When I returned to Scotland to graduate in November, I went for lunch with the CEO and Director of a new children’s charity. Driving away from the interview, I received a job offer exceeding my salary expectations and with the offer of a permanent contract. They agreed to pay a moving allowance, house me for a month until I settle, and make some technical changes to the contract.
The offer is to work as a Research and Audit Lead on a fully-funded project building paediatric wards all around the world and collecting data. The data is to demonstrate the link between investing in children’s surgery and the positive economic GDP of a nation. There is three months training in Yale and an annual BBQ at the founder’s house. It’s based in Scotland with global travel every 6 weeks and the chance to persuade governments and donors to scale up a project that has already been proven to work.
It’s beyond a dream job because the capacity to dream that big is required.
Meanwhile, back with the Big Four I’m really enjoying the tax advisory. It’s an entirely different experience where adding value across a broad spectrum of clients is clear. Feedback from management has been positive and all levels of Boss created time to talk through the Charity offer. There are long term career prospects and Reading is chill - my flatmates are genuinely lovely.
Either choice that I take I know I will be happy with.
How is the heck did I get into this position? I’ve weighed up all the pros- and cons- and still managed a perfect balance. Either job would be amazing because they are both interesting and pay well over the long term. Personally, I just need to be intellectually challenged and paid, and I’m happy.
Why am I writing this out? Because with the balance of the jobs, I cannot tip it either way.
I’ve spoken to myself, my friends, my flatmates, current colleagues, potential colleagues, and no-one can give me an answer. I’ve tried the money angle, I’ve tried the "in ten years’ time" angle, I’ve tried the satisfaction angle; I’ve tried every conceivable angle to come to a decision. I called the Head of Indirect Tax for advice which he gallantly gave.
Taking the whole situation as a blessing was one approach, tackling it like a negotiation game was another – I am always one to try and live the experience – and I am coming up blank.
But tonight, I realised that for the first time in my life comfort and predictability trumps opportunity. I always advise making hard choices actively; that’s why I am not going to pick one opportunity out of a hat, despite being massively tempted to.
The honest answer is, I’ve had a copy of the new contract signed and printed in my bag for a week. If I was going to send it, I would have.

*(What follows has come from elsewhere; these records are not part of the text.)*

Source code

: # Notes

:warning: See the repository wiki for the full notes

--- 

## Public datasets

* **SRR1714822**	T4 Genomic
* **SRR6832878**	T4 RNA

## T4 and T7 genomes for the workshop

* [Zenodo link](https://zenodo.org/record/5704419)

The only missing piece was realising I am not who I thought I was and that times change.
The new job is a very powerful opportunity to be a part of an influential team who do a lot of good on a global scale and has come as a timely reminder that you don’t have to take every opportunity that comes your way. *
In the whole process, it was also interesting – on a personal level - that there was no tangible counter offer from my current employer and the nil impact that had on my final decision. Genuinely, my own contentedness is enough. I don’t mind if I don’t get a promised pay rise per the timeline that has been suggested. I am calm, and I am happy, and this year has been one big decision after the other.
One day, I am going to look back – no matter how this works out - and be proud of myself for taking a big decision on my own and in my own time. Granted, it has taken me a week and my head has been buzzing but I think my thought process has worked itself out. I’ve no idea what the future holds but, in this case, I made a hard choice and I can carry that forward with me.
I’m content. And for now, that’s plenty.
I’m sticking with tax.
*You also don’t have to explain it to anyone, but I’ve been going around in my own head in circles for days, so this is as much for me as for anyone else.